━━ Material shown

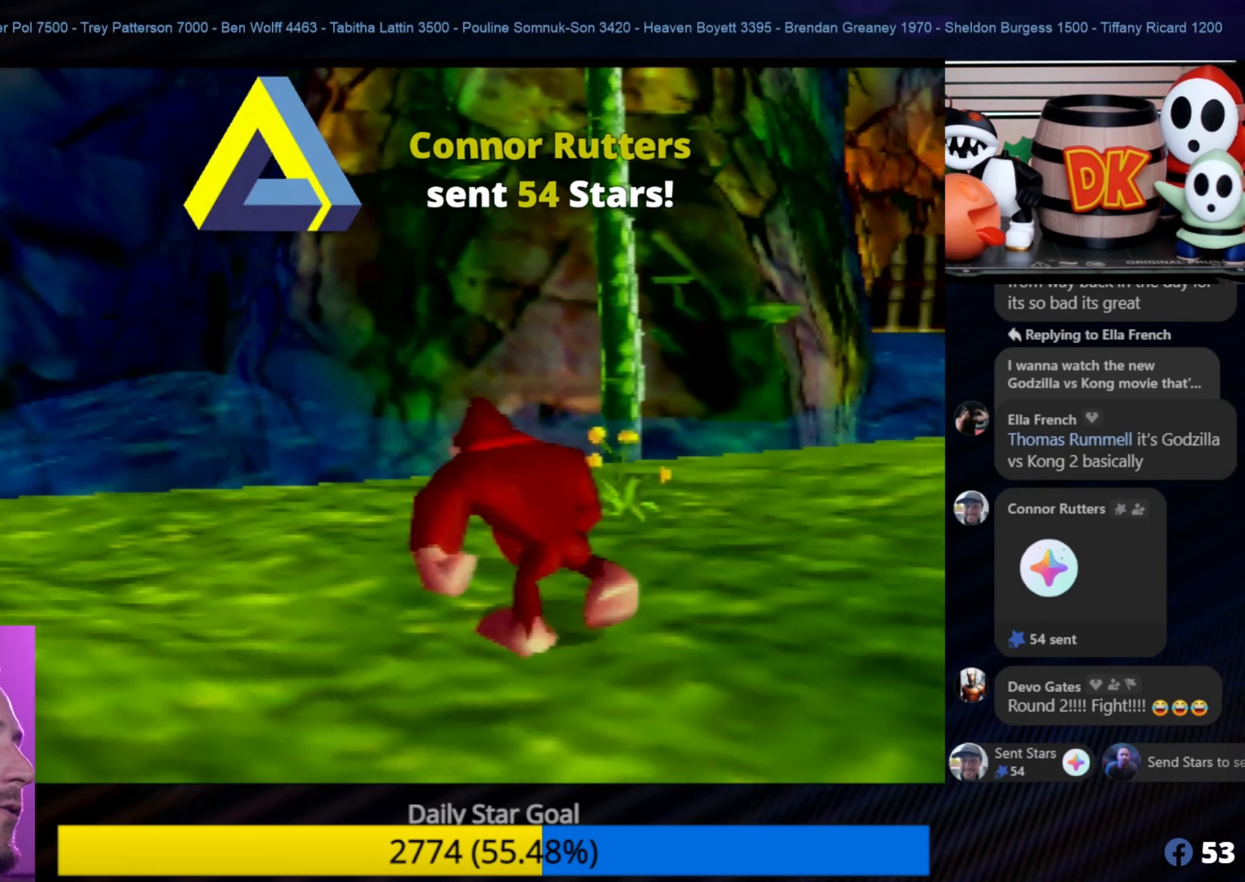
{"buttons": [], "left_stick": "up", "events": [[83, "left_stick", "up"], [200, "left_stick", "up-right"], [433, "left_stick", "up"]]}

━━━━
━━ Material shown

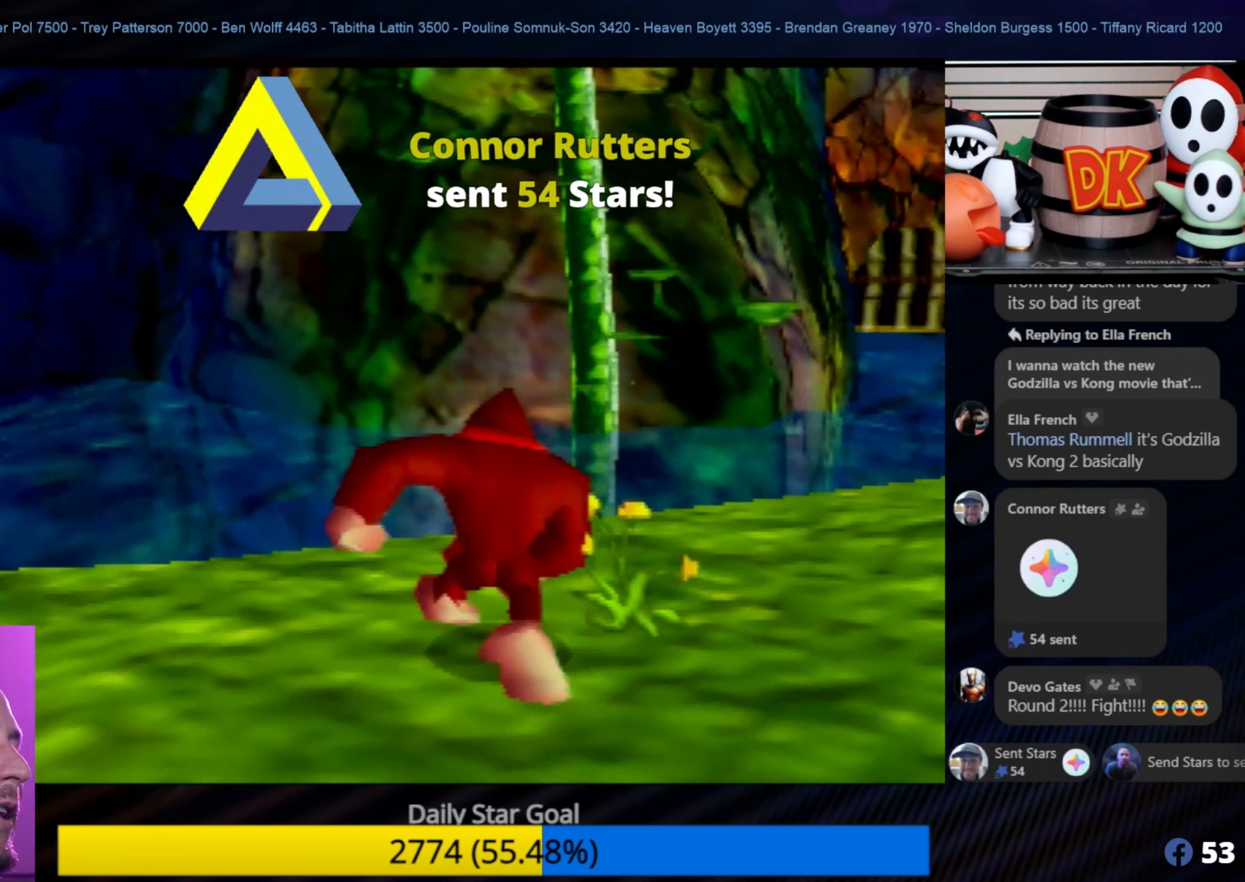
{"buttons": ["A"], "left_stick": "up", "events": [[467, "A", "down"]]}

━━━━
━━ Material shown

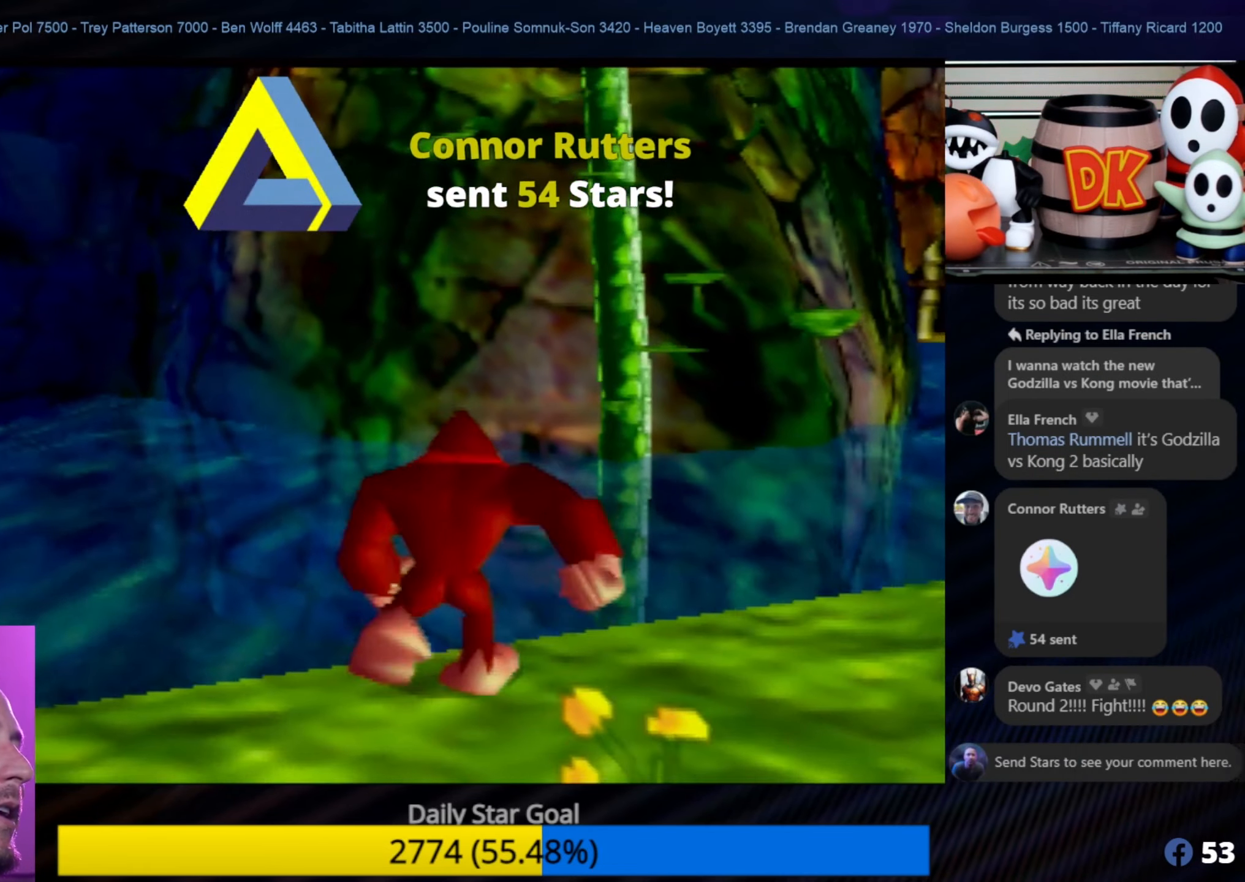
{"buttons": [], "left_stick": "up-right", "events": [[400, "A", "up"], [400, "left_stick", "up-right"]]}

━━━━

Using the material, count the lines where the word "right" appears. Give the number by itself.

2